INPUT FOR THIS TASK Start Marker

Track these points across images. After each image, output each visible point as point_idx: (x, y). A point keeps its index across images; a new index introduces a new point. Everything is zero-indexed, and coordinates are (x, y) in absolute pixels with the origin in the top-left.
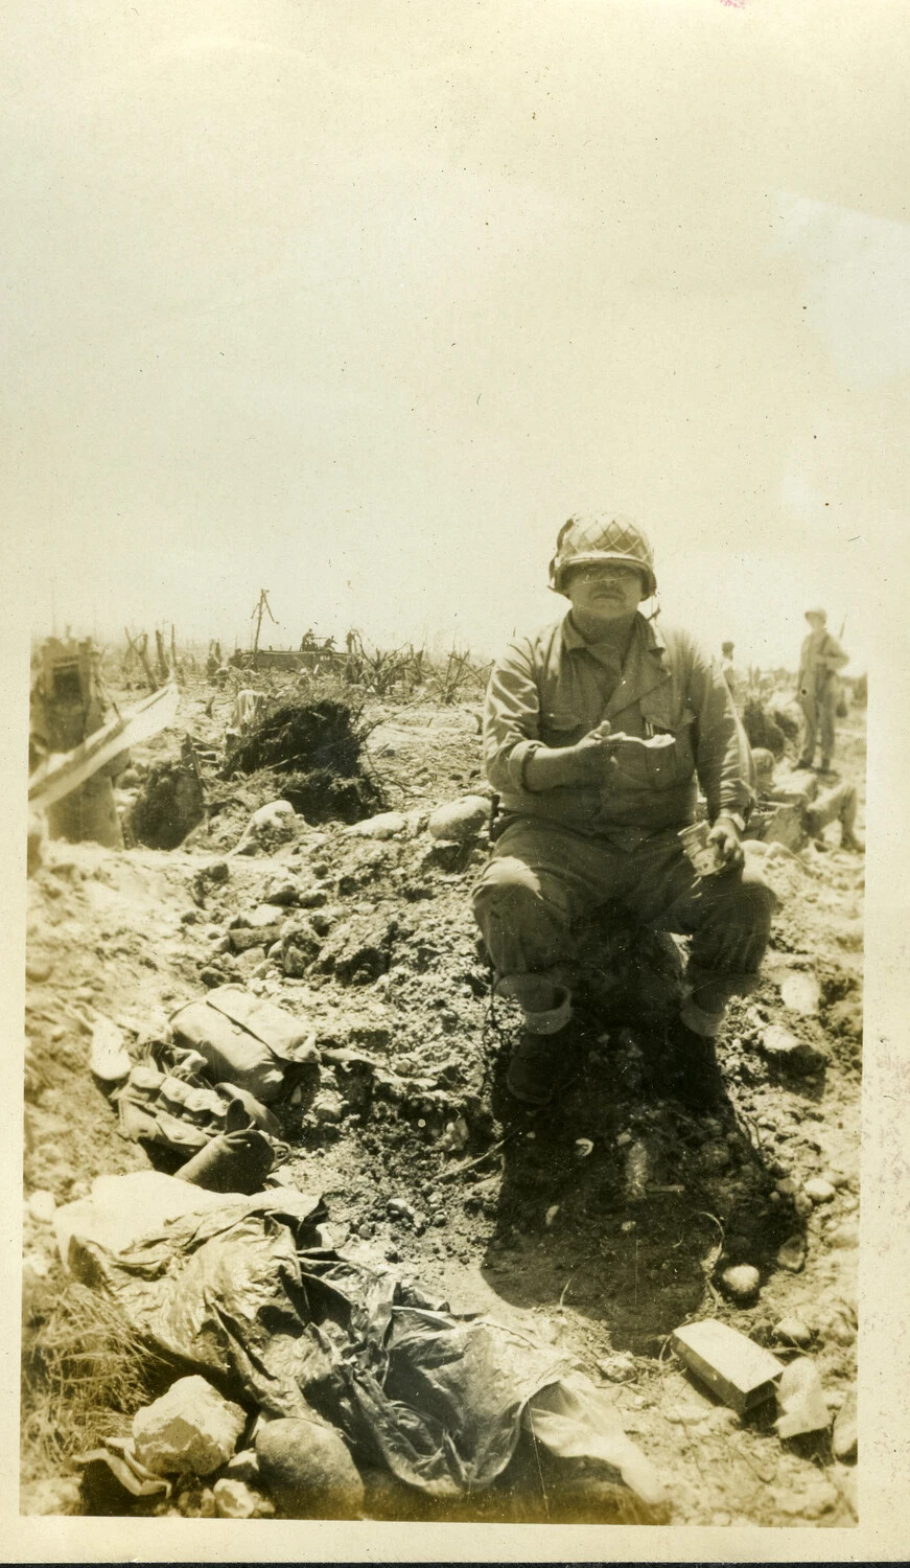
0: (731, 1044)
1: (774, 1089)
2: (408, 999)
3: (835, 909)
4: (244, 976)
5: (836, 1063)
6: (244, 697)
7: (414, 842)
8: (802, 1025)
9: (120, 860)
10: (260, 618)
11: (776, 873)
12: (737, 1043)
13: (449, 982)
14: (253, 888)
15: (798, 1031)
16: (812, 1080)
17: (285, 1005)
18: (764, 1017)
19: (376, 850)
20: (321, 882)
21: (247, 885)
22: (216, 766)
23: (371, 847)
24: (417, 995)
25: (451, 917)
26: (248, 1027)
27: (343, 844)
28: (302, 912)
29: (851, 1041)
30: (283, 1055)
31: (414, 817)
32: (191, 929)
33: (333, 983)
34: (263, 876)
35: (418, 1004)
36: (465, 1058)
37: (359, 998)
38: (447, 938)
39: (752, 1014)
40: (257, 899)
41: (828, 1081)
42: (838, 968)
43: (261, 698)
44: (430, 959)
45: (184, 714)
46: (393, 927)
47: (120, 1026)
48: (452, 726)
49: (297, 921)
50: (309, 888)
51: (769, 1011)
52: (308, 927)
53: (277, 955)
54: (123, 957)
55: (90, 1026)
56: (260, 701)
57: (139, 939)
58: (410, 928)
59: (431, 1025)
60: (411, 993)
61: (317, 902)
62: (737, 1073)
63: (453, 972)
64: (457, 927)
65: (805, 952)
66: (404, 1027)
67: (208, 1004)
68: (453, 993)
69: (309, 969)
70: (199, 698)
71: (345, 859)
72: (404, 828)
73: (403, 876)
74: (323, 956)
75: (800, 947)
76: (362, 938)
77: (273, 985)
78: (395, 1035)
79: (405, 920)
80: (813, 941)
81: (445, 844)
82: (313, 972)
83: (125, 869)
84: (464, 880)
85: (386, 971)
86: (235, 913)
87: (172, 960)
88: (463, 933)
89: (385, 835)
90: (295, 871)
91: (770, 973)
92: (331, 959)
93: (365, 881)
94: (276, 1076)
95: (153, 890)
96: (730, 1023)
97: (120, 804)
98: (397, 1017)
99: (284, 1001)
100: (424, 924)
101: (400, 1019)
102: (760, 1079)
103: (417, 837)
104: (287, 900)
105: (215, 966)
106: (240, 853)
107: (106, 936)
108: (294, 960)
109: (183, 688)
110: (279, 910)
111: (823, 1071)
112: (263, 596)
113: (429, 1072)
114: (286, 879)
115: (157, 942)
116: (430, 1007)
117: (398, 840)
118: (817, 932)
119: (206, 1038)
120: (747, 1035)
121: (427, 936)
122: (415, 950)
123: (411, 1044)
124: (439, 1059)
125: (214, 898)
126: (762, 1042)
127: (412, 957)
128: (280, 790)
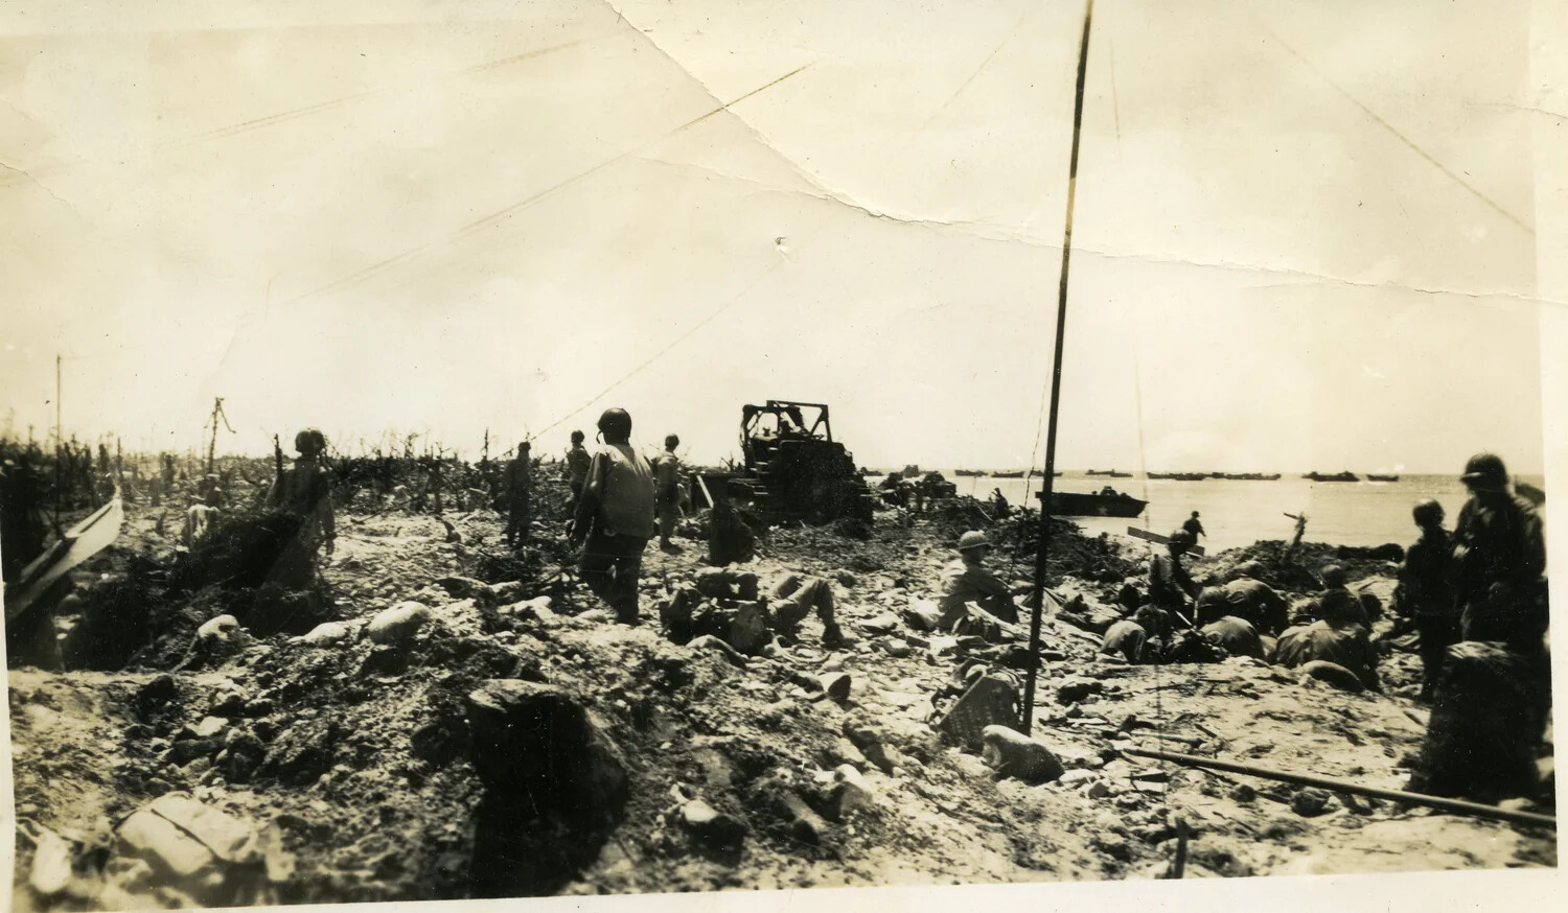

INPUT FOR THIS TASK End Marker

§ TASK STATEMENT: Your copy must hold exactly the lines from the one with "47: (120, 1026)" to the end of the records above, both included, and no pictures.

§ ANSWER TO THIS EXERCISE:
47: (120, 1026)
48: (452, 726)
49: (297, 921)
50: (309, 888)
51: (769, 1011)
52: (308, 927)
53: (277, 955)
54: (123, 957)
55: (90, 1026)
56: (260, 701)
57: (139, 939)
58: (410, 928)
59: (431, 1025)
60: (411, 993)
61: (317, 902)
62: (737, 1073)
63: (453, 972)
64: (457, 927)
65: (805, 952)
66: (404, 1027)
67: (208, 1004)
68: (453, 993)
69: (309, 969)
70: (199, 698)
71: (345, 859)
72: (404, 828)
73: (403, 876)
74: (323, 956)
75: (800, 947)
76: (362, 938)
77: (273, 985)
78: (395, 1035)
79: (405, 920)
80: (813, 941)
81: (445, 844)
82: (313, 972)
83: (125, 869)
84: (464, 880)
85: (386, 971)
86: (235, 913)
87: (172, 960)
88: (463, 933)
89: (385, 835)
90: (295, 871)
91: (770, 973)
92: (331, 959)
93: (365, 881)
94: (276, 1076)
95: (153, 890)
96: (730, 1023)
97: (120, 804)
98: (397, 1017)
99: (284, 1001)
100: (424, 924)
101: (400, 1019)
102: (760, 1079)
103: (417, 837)
104: (287, 900)
105: (215, 966)
106: (240, 853)
107: (106, 936)
108: (294, 960)
109: (183, 688)
110: (279, 910)
111: (823, 1071)
112: (263, 596)
113: (429, 1072)
114: (286, 879)
115: (157, 942)
116: (430, 1007)
117: (398, 840)
118: (817, 932)
119: (206, 1038)
120: (747, 1035)
121: (427, 936)
122: (415, 950)
123: (411, 1044)
124: (439, 1059)
125: (214, 898)
126: (762, 1042)
127: (412, 957)
128: (280, 790)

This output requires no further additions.